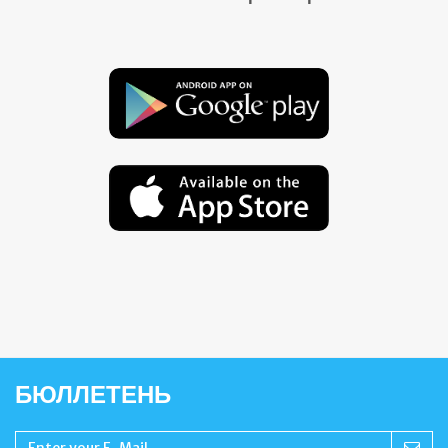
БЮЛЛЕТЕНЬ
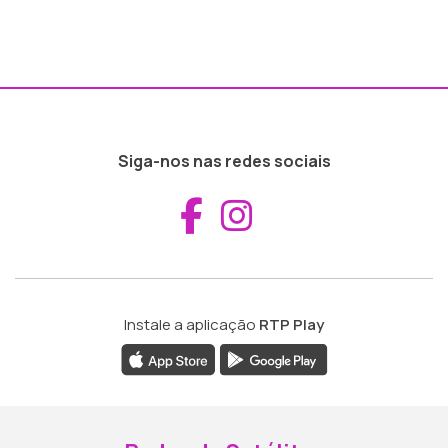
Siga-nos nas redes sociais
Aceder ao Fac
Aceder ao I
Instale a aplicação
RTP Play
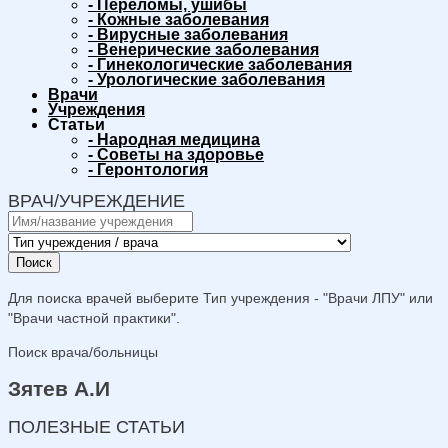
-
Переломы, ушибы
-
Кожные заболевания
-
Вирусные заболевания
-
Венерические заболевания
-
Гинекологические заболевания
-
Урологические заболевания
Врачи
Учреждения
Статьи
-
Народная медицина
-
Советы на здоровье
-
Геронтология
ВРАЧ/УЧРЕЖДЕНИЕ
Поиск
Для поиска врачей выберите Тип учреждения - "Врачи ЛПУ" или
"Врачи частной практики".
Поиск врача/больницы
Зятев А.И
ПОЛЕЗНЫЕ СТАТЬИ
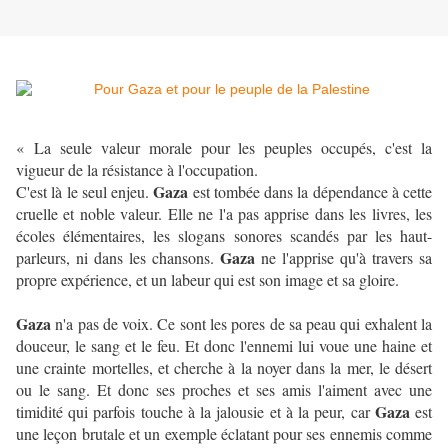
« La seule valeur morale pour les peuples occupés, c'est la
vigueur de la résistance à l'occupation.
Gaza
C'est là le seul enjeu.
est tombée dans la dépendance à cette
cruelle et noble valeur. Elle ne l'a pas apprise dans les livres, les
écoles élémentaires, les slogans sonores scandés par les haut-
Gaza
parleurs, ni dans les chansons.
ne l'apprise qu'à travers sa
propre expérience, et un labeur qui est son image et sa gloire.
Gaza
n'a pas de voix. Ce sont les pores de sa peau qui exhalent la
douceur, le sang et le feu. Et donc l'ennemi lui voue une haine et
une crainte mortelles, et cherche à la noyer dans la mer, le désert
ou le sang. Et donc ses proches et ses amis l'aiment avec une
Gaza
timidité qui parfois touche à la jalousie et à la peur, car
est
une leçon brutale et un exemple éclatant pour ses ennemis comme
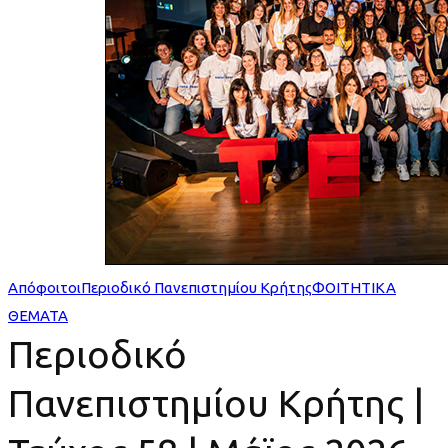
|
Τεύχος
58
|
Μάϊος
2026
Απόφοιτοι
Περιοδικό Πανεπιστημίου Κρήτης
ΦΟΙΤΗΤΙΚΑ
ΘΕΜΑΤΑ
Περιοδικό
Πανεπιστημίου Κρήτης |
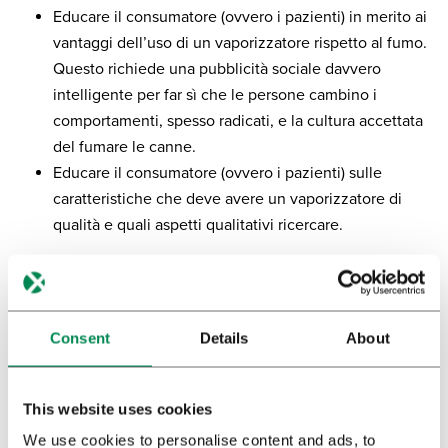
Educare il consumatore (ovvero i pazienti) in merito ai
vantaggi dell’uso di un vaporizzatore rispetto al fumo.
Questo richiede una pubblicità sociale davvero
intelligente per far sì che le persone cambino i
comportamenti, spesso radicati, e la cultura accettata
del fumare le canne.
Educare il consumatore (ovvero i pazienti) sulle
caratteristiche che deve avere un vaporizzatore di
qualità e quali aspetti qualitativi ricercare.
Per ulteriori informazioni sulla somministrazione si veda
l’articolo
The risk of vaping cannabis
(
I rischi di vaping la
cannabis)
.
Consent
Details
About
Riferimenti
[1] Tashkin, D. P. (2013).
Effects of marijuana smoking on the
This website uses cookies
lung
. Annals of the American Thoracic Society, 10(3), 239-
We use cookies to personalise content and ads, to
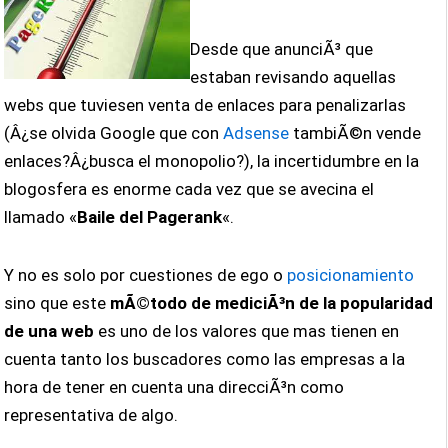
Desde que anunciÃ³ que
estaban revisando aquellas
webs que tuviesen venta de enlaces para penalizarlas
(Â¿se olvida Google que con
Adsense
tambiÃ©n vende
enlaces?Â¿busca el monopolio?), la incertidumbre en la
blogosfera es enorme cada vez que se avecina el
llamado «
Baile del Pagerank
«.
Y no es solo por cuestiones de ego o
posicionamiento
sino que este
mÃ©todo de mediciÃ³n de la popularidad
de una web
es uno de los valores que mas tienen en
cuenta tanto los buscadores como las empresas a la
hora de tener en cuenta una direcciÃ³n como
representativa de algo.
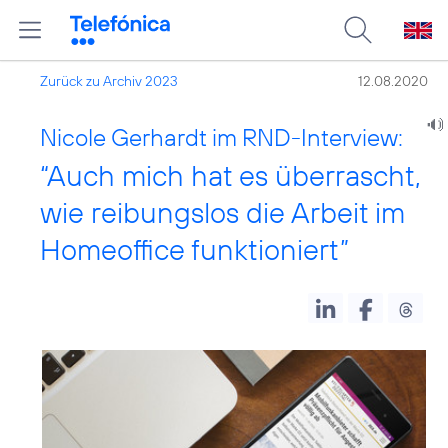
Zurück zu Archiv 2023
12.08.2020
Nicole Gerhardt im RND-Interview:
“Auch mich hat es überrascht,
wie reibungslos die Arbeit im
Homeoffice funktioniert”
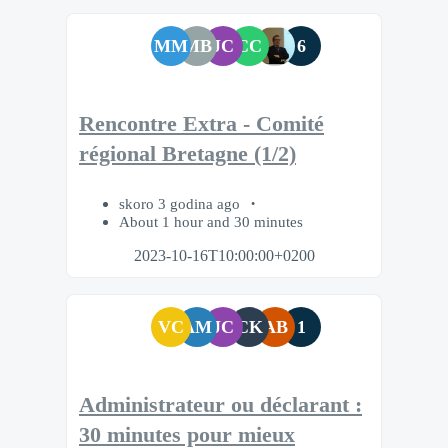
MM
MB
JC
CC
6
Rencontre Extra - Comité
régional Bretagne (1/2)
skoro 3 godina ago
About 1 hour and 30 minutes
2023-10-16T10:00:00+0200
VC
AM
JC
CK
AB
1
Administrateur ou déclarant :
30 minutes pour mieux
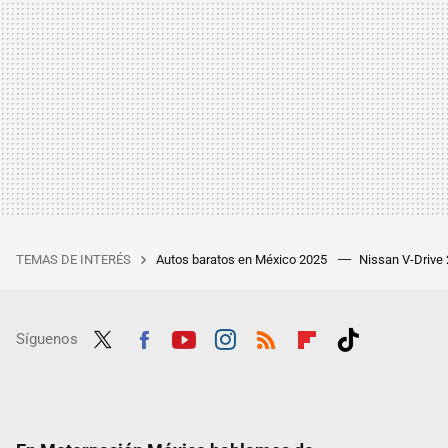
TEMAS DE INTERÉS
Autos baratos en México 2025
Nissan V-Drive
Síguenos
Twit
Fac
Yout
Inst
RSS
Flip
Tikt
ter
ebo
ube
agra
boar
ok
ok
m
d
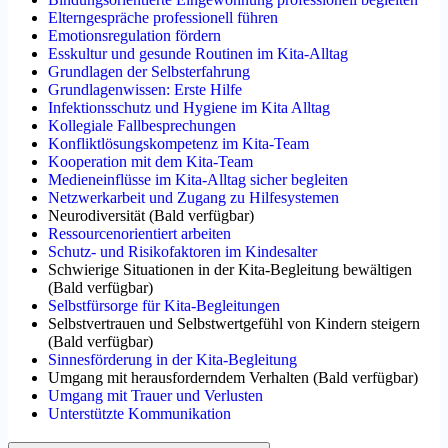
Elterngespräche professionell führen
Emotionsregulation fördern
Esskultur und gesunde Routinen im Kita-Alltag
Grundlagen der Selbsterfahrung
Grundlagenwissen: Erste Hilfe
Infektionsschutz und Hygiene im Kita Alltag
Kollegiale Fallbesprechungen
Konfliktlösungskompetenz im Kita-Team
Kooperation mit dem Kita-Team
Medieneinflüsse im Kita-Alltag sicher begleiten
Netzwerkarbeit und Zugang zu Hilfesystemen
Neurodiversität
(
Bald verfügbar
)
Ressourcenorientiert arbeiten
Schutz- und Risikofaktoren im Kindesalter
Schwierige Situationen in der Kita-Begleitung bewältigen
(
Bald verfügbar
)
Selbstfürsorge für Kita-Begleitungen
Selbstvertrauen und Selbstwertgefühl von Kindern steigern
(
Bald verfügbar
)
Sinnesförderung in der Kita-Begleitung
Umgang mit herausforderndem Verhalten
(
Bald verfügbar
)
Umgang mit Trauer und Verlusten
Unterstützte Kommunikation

————————

> [Try it]
The line containing "Medieneinflüsse im Kita-Alltag" and every line after it, through the end of the records above: output exactly those, and nothing else.

> [Written reply]
Medieneinflüsse im Kita-Alltag sicher begleiten
Netzwerkarbeit und Zugang zu Hilfesystemen
Neurodiversität
(
Bald verfügbar
)
Ressourcenorientiert arbeiten
Schutz- und Risikofaktoren im Kindesalter
Schwierige Situationen in der Kita-Begleitung bewältigen
(
Bald verfügbar
)
Selbstfürsorge für Kita-Begleitungen
Selbstvertrauen und Selbstwertgefühl von Kindern steigern
(
Bald verfügbar
)
Sinnesförderung in der Kita-Begleitung
Umgang mit herausforderndem Verhalten
(
Bald verfügbar
)
Umgang mit Trauer und Verlusten
Unterstützte Kommunikation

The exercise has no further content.